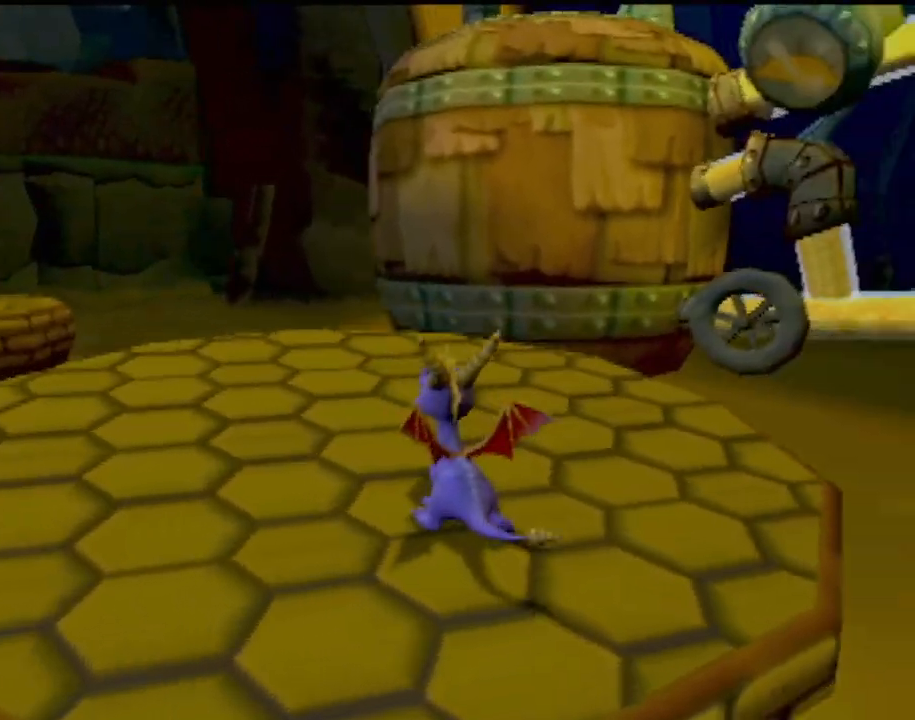
{"buttons": ["CIRCLE"], "left_stick": "center", "events": [[217, "CIRCLE", "down"], [367, "CIRCLE", "up"], [417, "left_stick", "center"], [467, "CIRCLE", "down"]]}
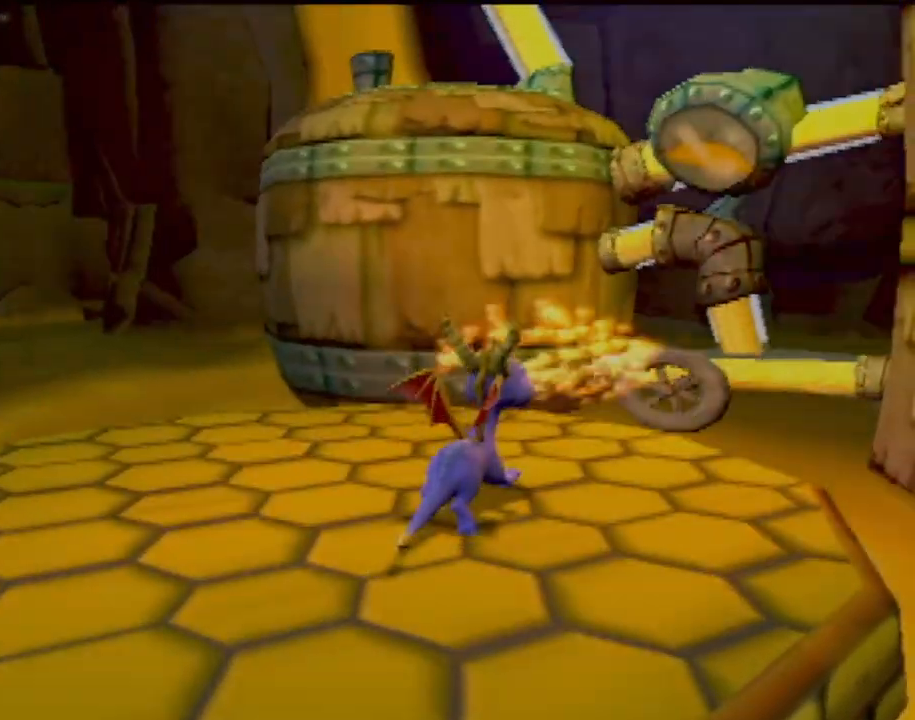
{"buttons": ["CIRCLE"], "left_stick": "up-right", "events": [[117, "CIRCLE", "up"], [184, "CIRCLE", "down"], [201, "left_stick", "up-right"], [317, "CIRCLE", "up"], [417, "CIRCLE", "down"]]}
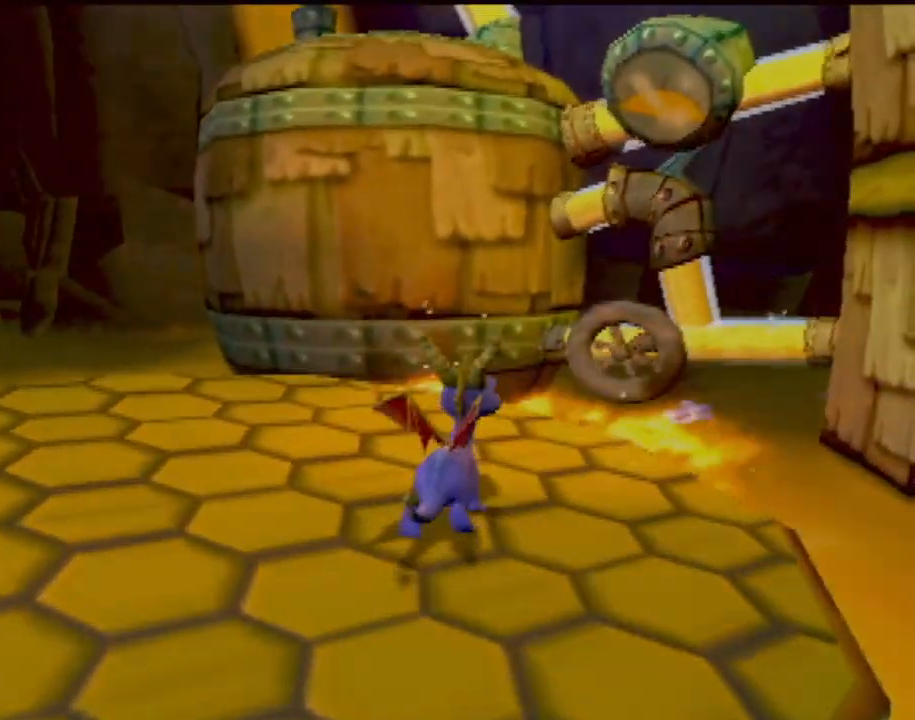
{"buttons": [], "left_stick": "center", "events": [[17, "left_stick", "center"], [50, "CIRCLE", "up"], [150, "CIRCLE", "down"], [267, "CIRCLE", "up"], [350, "CIRCLE", "down"], [467, "CIRCLE", "up"]]}
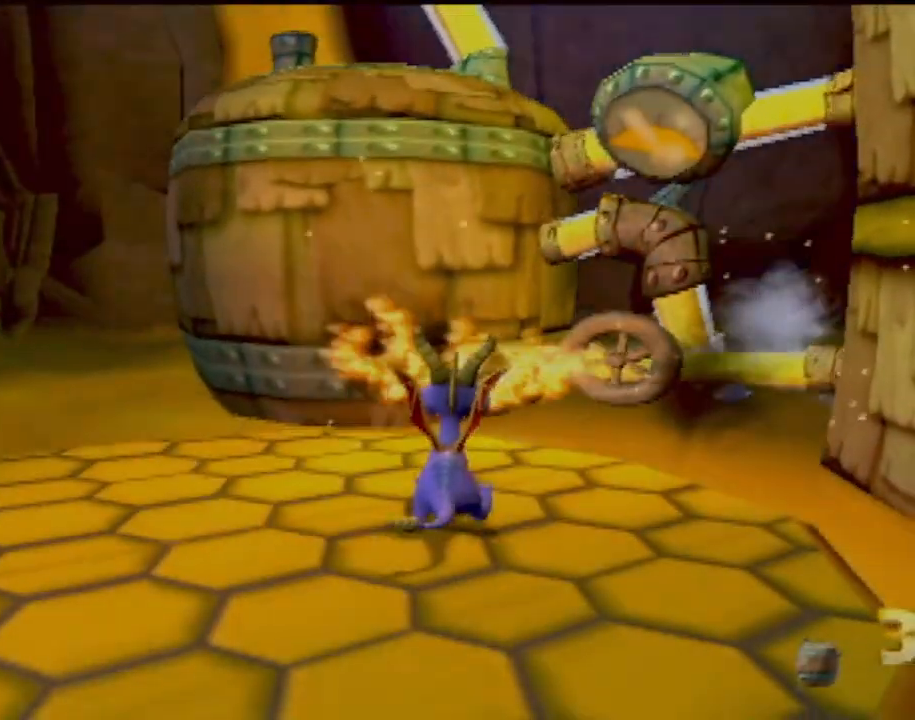
{"buttons": [], "left_stick": "center", "events": []}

────

▶ _Work instructions_:
Pictures are to be excluded; all other material must be transcribed exactly.

▶ _Completed task_:
{"buttons": ["CIRCLE"], "left_stick": "center", "events": [[217, "CIRCLE", "down"], [367, "CIRCLE", "up"], [417, "left_stick", "center"], [467, "CIRCLE", "down"]]}
{"buttons": ["CIRCLE"], "left_stick": "up-right", "events": [[117, "CIRCLE", "up"], [184, "CIRCLE", "down"], [201, "left_stick", "up-right"], [317, "CIRCLE", "up"], [417, "CIRCLE", "down"]]}
{"buttons": [], "left_stick": "center", "events": [[17, "left_stick", "center"], [50, "CIRCLE", "up"], [150, "CIRCLE", "down"], [267, "CIRCLE", "up"], [350, "CIRCLE", "down"], [467, "CIRCLE", "up"]]}
{"buttons": [], "left_stick": "center", "events": []}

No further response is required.